In theory, as teams become more comfortable with the set of practices, they’ll begin to experiment, and vary some of the specifics, in an attempt to test the boundaries of their practices. In theory.

So what prevents nature from taking it’s course?

I think a big contributing factor is a belief, reinforced by authority (e.g. the hierarchy) thinking that the agile stuff is all about the work. Better quality software, more aligned with user needs etc. In other words, it’s about what you do.

That perspective misses (IMHO) a more valuable element of this agile culture. I think the stuff about the quality and alignment is valuable, but for me it’s a side effect of having an entity (i.e. the team) that is very adaptable and can adjust itself to be able to cope with any scenario it finds itself in. I think a key trait needed for adaptability is to always be curious about why you do something. And then do something with that insight.

At least, that what seems to be happening in pockets at my employer. Newly formed teams are given runbooks to operate (the what), but little in the way of support to help nurture the curiosity about why those techniques work, or even what the tradeoffs associated with those techniques are (all practices have tradeoffs, even the “blindingly obvious everyone should be doing this” sort). The vast majority of the coaching support accessible to the team is optimised to roll out the runbook and maintain compliance to said runbook.

Why? I think it’s a return-on-investment calculation made by authority figures. The biggest percentage gain per unit coaching effort is the gain that takes you from zero to non-zero. Installing some basic agile practices into a low maturity team will have a significant effect on their Velocity (story points per iteration) in a fairly small timeframe. A few coaching interventions later and their Velocity is likely to have improved significantly. But then the gains become harder to find. Improvements become more marginal. Sometimes a seismic shift is needed, but that would have short term detrimental effects on Velocity. And for environments that believe that output is the important thing, then getting less stuff per iteration is a BAD THING and must be avoided.

It’s also a pattern that can be reinforced by the having a revolving door policy on your agile coaches (IMHO. I think I’ll have a go at blogging about this, if nothing else to help me crystallise my thoughts on the topic).

Is there anything we can do?

Assuming there’s enough truth in the hypothesis to be worth doing something about it, what can/should we do about it?

The aim of whatever-we-do-to-improve-matters has got to be to increase the ability of a team to question why-it-does-something along with an intrinsic confidence to be able to invent a change to their process. The ability to invent will dramatically increase the self sufficiency of a team.

Both of these elements – asking “why” and being able to invent, require a team to have a significant degree of psychological safety. Creating the conditions for the degree of psychological safety to improve is a core function of leadership.

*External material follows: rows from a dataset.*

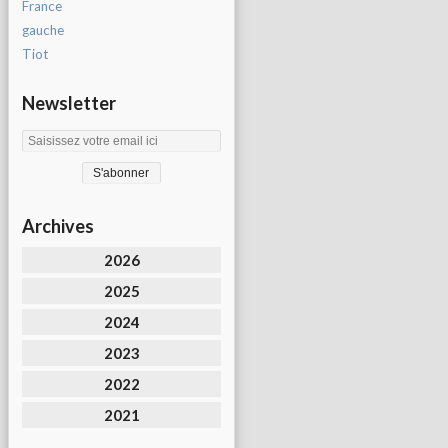
France
gauche
Tiot
Newsletter
Archives
2026
2025
2024
2023
2022
2021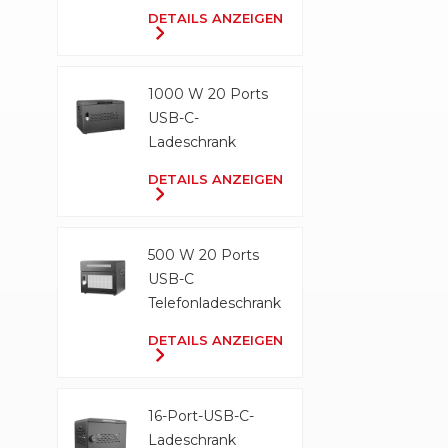
Ladeschrank
DETAILS ANZEIGEN
1000 W 20 Ports
USB-C-
Ladeschrank
DETAILS ANZEIGEN
500 W 20 Ports
USB-C
Telefonladeschrank
DETAILS ANZEIGEN
16-Port-USB-C-
Ladeschrank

With sufficient psychological safety (a subjective term), comes the capability for changing. What it doesn’t guarantee, is whether or not change will occur, or whether the direction of change is a “viable” one or not. This is where additional support is helpful, potentially using some form of expert. Agile coaches can be helpful here, especially if they’re working in the open (e.g. via using some variation of a guided continuous improvement strategy).

Ha

Something a good Agile Coach is well placed to do, is help their team understand the underlying models that underpin the team’s ways of working. That would help the teams get to that deeper understanding of why their techniques work, the pros and cons etc. That can create the conditions for much more interesting process changes to be created by the team. These highly context specific and tailored techniques are likely to be more effective than more “generic” equivalents.

To me, that sounds like the beginnings of Ha.